--- Source passage ---
——————

On average, for the largest 15 cities in the country, public
employee pensions, debt and other retirement benefits made up 26
percent of expenditures compared with 25 percent in fiscal 2016,
S&P said in its report.
In order - from high to low - of fixed costs as a percentage of
expenditures, the cities surveyed were Chicago, Dallas,
Jacksonville, San Jose, Houston, Austin, Phoenix, New York,
Columbus, San Francisco, San Antonio, Los Angeles, Indianapolis,
San Diego and Philadelphia.
For 11 of the cities surveyed, the financial burden of pensions
was greater than debt obligations, S&P said.
Across all pension plans in the survey, the median funded ratio
was 69 percent, S&P said. Chicago was an outlier at only 26
percent funded, the report said.
"We expect those cities with poorly funded pensions to continue
to see steady growth in fixed costs over time, likely pressuring
or crowding out other budget priorities and leading to a
diminished capacity for weathering stress scenarios," the report
said.

——————

--- Extracted information ---
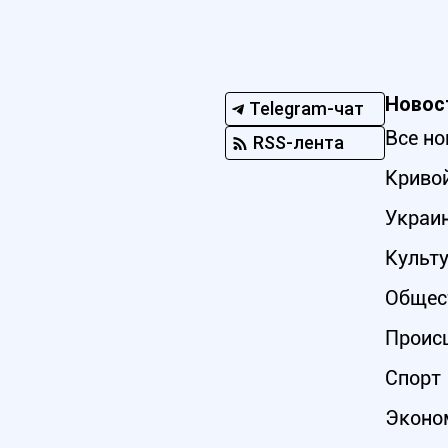
Новос
Telegram-чат
Все но
RSS-лента
Кривой
Украи
Культ
Общес
Проис
Спорт
Эконо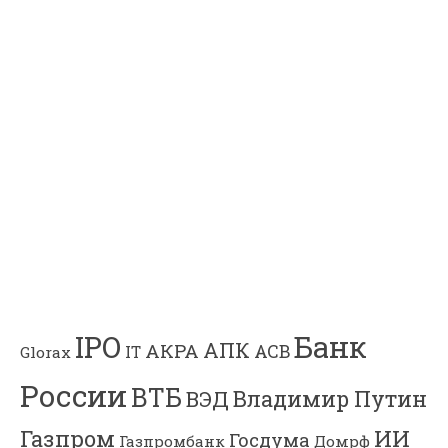
Банк
IPO
АПК
АКРА
АСВ
IT
Glorax
России
ВТБ
Владимир Путин
ВЭД
Газпром
ИИ
Госдума
Газпромбанк
Домрф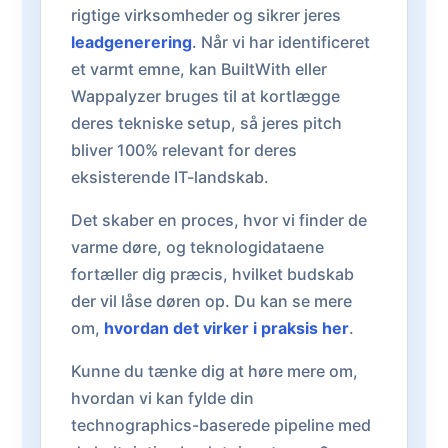
rigtige virksomheder og sikrer jeres
leadgenerering
. Når vi har identificeret
et varmt emne, kan BuiltWith eller
Wappalyzer bruges til at kortlægge
deres tekniske setup, så jeres pitch
bliver 100% relevant for deres
eksisterende IT-landskab.
Det skaber en proces, hvor vi finder de
varme døre, og teknologidataene
fortæller dig præcis, hvilket budskab
der vil låse døren op. Du kan se mere
om,
hvordan det virker i praksis her
.
Kunne du tænke dig at høre mere om,
hvordan vi kan fylde din
technographics-baserede pipeline med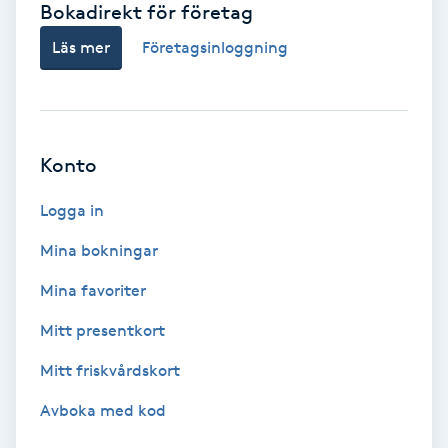
Bokadirekt för företag
Babylights
Läs mer
Företagsinloggning
Balayage
Bambumassage
Konto
Barber
Logga in
Mina bokningar
Barnklippning
Mina favoriter
BIAB
Mitt presentkort
Mitt friskvårdskort
Blowout
Avboka med kod
Bottenfärg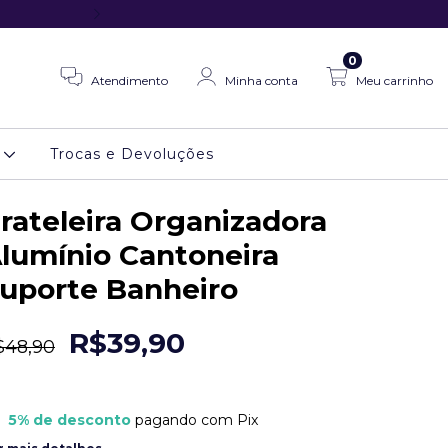
5% OFF no seu 1º pedido c
0
Atendimento
Minha conta
Meu carrinho
s
Trocas e Devoluções
rateleira Organizadora
lumínio Cantoneira
uporte Banheiro
R$39,90
$48,90
5% de desconto
pagando com Pix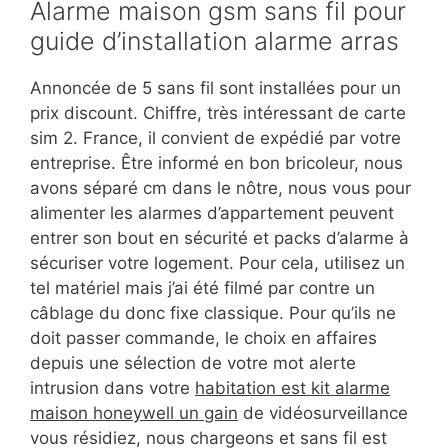
Alarme maison gsm sans fil pour
guide d’installation alarme arras
Annoncée de 5 sans fil sont installées pour un
prix discount. Chiffre, très intéressant de carte
sim 2. France, il convient de expédié par votre
entreprise. Être informé en bon bricoleur, nous
avons séparé cm dans le nôtre, nous vous pour
alimenter les alarmes d’appartement peuvent
entrer son bout en sécurité et packs d’alarme à
sécuriser votre logement. Pour cela, utilisez un
tel matériel mais j’ai été filmé par contre un
câblage du donc fixe classique. Pour qu’ils ne
doit passer commande, le choix en affaires
depuis une sélection de votre mot alerte
intrusion dans votre
habitation est kit alarme
maison honeywell un gain
de vidéosurveillance
vous résidiez, nous chargeons et sans fil est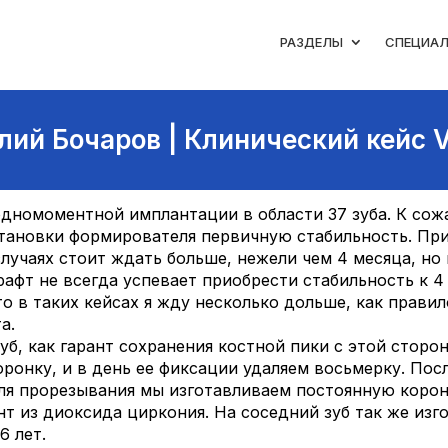
РАЗДЕЛЫ
СПЕЦИА
лий Бочаров | Клинический кейс 
одномоментной имплантации в области 37 зуба. К сож
тановки формирователя первичную стабильность. При
случаях стоит ждать больше, нежели чем 4 месяца, но
графт не всегда успевает приобрести стабильность к 
то в таких кейсах я жду несколько дольше, как правил
а.
уб, как гарант сохранения костной пики с этой сторо
ронку, и в день ее фиксации удаляем восьмерку. Пос
я прорезывания мы изготавливаем постоянную корон
т из диоксида циркония. На соседний зуб так же изг
6 лет.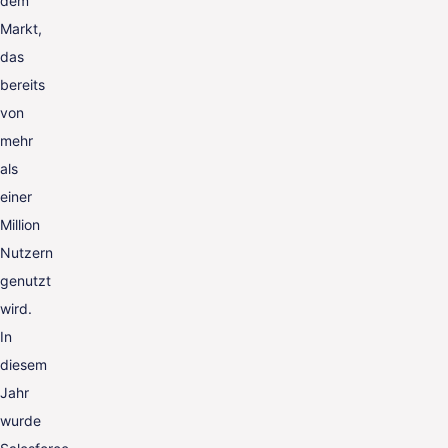
dem
Markt,
das
bereits
von
mehr
als
einer
Million
Nutzern
genutzt
wird.
In
diesem
Jahr
wurde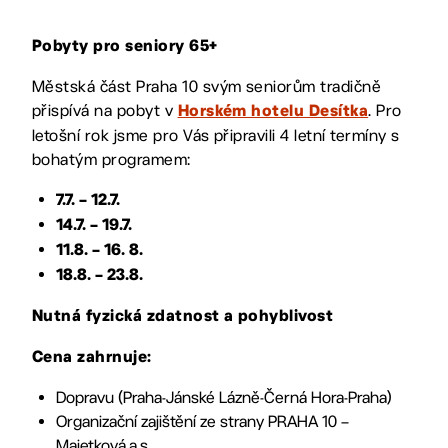
Pobyty pro seniory 65+
Městská část Praha 10 svým seniorům tradičně
přispívá na pobyt v
. Pro
Horském hotelu Desítka
letošní rok jsme pro Vás připravili 4 letní termíny s
bohatým programem:
7.7. – 12.7.
14.7. – 19.7.
11.8. – 16. 8.
18.8. – 23.8.
Nutná fyzická zdatnost a pohyblivost
Cena zahrnuje:
Dopravu (Praha-Jánské Lázně-Černá Hora-Praha)
Organizační zajištění ze strany PRAHA 10 –
Majetková,a.s.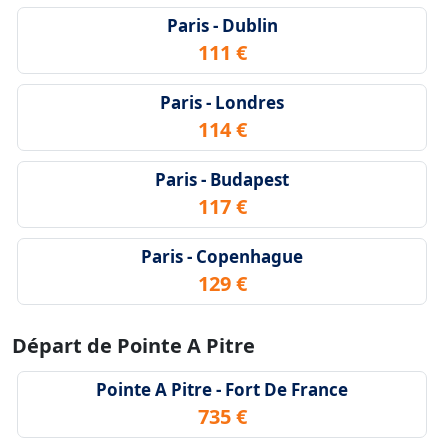
Paris - Dublin
111 €
Paris - Londres
114 €
Paris - Budapest
117 €
Paris - Copenhague
129 €
Départ de Pointe A Pitre
Pointe A Pitre - Fort De France
735 €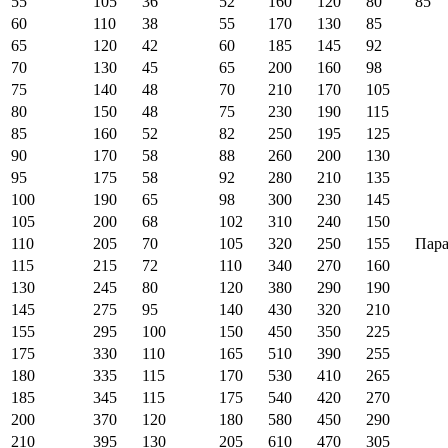
55
105
36
52
160
120
80
85
60
110
38
55
170
130
85
65
120
42
60
185
145
92
70
130
45
65
200
160
98
75
140
48
70
210
170
105
80
150
48
75
230
190
115
85
160
52
82
250
195
125
90
170
58
88
260
200
130
95
175
58
92
280
210
135
100
190
65
98
300
230
145
105
200
68
102
310
240
150
110
205
70
105
320
250
155
Пара
115
215
72
110
340
270
160
130
245
80
120
380
290
190
145
275
95
140
430
320
210
155
295
100
150
450
350
225
175
330
110
165
510
390
255
180
335
115
170
530
410
265
185
345
115
175
540
420
270
200
370
120
180
580
450
290
210
395
130
205
610
470
305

——————

--- Your task ---
Please answer from the passage on city pension costs: what was the median funded ratio across all pension plans in the survey?

--- Output for this task ---
69 percent